P2/P3 findings (~20 items: SRV-03..07, OPS-07..08, TR-05..06, TS-03..04, ML-04..05, F-03..05, D-05..07, P-06..07, OR-06..07, UI-03..05, DOC-03..06, claim #9, claim #37, c4-containers wording) are listed in their respective audits and not duplicated here.


3. Delta vs prior baseline (2026-04-24 / 2026-04-26)

  • Production code: unchanged (no commits since c64561d dated 2026-04-22; find -newer over src/, airflow/, dvc.yaml, params.yaml, docker/ returns empty).
  • Resolved risks: none.
  • New risks: none in code.
  • New documentation findings (introduced this cycle by the new audit 12):
  • C-01docs/status.md Streamlit UI claim contradicts code (now formal contradiction; previously surfaced under DOC-02 / UI-01).
  • C-02tests/contract/test_pipeline_contracts.py::EXPECTED_STAGESdvc.yaml drift (formalises D-01 / DOC-01 as a doc-truth violation).
  • Overstatement #9docs/status.md "Model Training" line lacks a "smoke parameters active by default" caveat.
  • Wording #37docs/status.md says GE runs at "raw / interim / features"; actual gates are at raw / finished / future / features.
  • Stale docs: docs/status.md last-reviewed date is 2026-04-19.

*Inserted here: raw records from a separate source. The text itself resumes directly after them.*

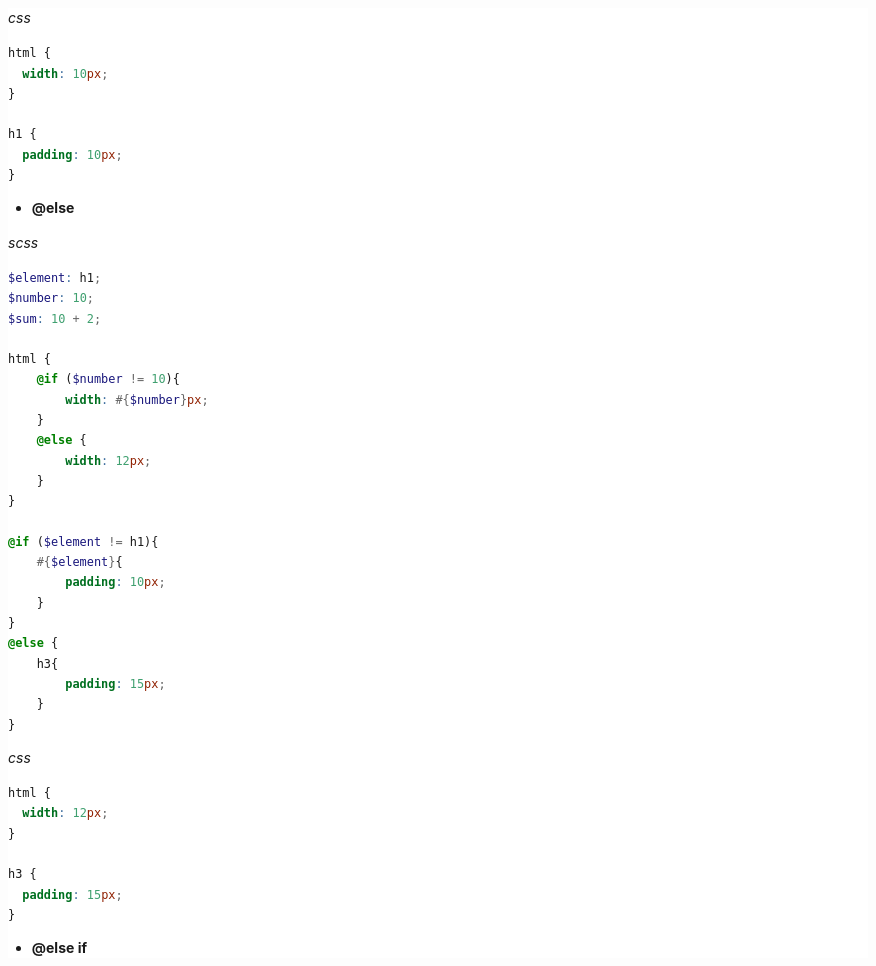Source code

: *css*

```css
html {
  width: 10px;
}

h1 {
  padding: 10px;
}
```

- **@else**

*scss*

```scss
$element: h1;
$number: 10;
$sum: 10 + 2;

html {
    @if ($number != 10){
        width: #{$number}px;
    }
    @else {
        width: 12px;
    }
}

@if ($element != h1){
    #{$element}{
        padding: 10px;
    }
}
@else {
    h3{
        padding: 15px;
    }
}
```

*css*


```css
html {
  width: 12px;
}

h3 {
  padding: 15px;
}
```

- **@else if**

4. Top must-fix items (≤ 10, ordered)

  1. Fix CI-red contract test (D-01 / DOC-01 / C-02) — remove validate_interim from EXPECTED_STAGES in tests/contract/test_pipeline_contracts.py, OR add the missing DVC stage.
  2. Restore production training params (R1 / TR-01 / TR-02) — set classification.fracs_for_train to a real range and tuning.n_trials to a meaningful value before any new model deployment.
  3. Reconcile UI claim with code (UI-01 / DOC-02 / C-01) — either implement the prediction page (and APIClient methods) or downgrade docs/status.md Streamlit UI line to "livescores only; predictions Planned".
  4. Add freshness guard on match_features.parquet (R5 / TS-05)last_modified SLO with HTTP 503 on staleness.
  5. Add model hot-reload on champion alias change (R3 / TS-02 / SRV-02) — periodic alias check + lazy reload in worker lifecycle, or SIGUSR1 trigger.
  6. Add champion-vs-challenger gate before promotion (R6 / ML-01 / ML-02) — block register_model from setting champion on metric regression.
  7. Automate the retrain loop (R2 / OR-01..03) — single DAG: export → repro → batch_inference → registry validation → worker rolling-restart.
  8. Add auth + tighten CORS on inference endpoints (SRV-01 / OPS-02 / OPS-03) — token middleware on /predict/* and /monitoring/*; restrict CORS origins.
  9. Wire DVC validation deps (P-01, P-03) — fix split_data dep to point at src/data/splitting.py; add src/data_quality/*.py to all validate_* stages.
  10. Refresh docs/status.md — update last-reviewed date, add "smoke params active" caveat to Model Training line, correct GE-gate wording to "raw / finished / future / features".

5. Open questions / unverified areas

  • Current MLflow champion (soccer_clf@champion) — actual run, metrics, lineage tags. Requires live tracking-server query; not validated by this read-only cycle.
  • Real cadence of batch_inference — last run timestamp on match_features.parquet. Requires live MinIO listing.
  • docs/evidence/ — placeholder check (e.g. CLI/JSON outputs are real, not stubs). Deferred from audit 12 STEP 6; recommend a dedicated targeted audit.
  • Celery worker liveness probe — whether celery inspect ping is wired correctly (audit 10 OPS-07).
  • Dev-only docker/grafana/ and docker/Dockerfile.evidently — untracked; promotion to K8s would require re-running audit 10.
  • Unstaged edits to docs/ml/mlflow.md, docs/ml/training-pipeline.md, docs/serving/deployment.md — content not re-validated this cycle (no edits since previous audit run); recommended for next cycle if committed.

6. Recommendation

Since no production change occurred since 2026-04-22, the next material full cycle should be triggered by an actual commit to src/, dvc.yaml, airflow/, or docker/. Until then, the team should prioritise the must-fix items above (especially the CI-red item #1 and the documentation contradictions in items #3 and #10), all of which can be fixed with surgical, minimal-scope patches that do not require re-running this audit cycle.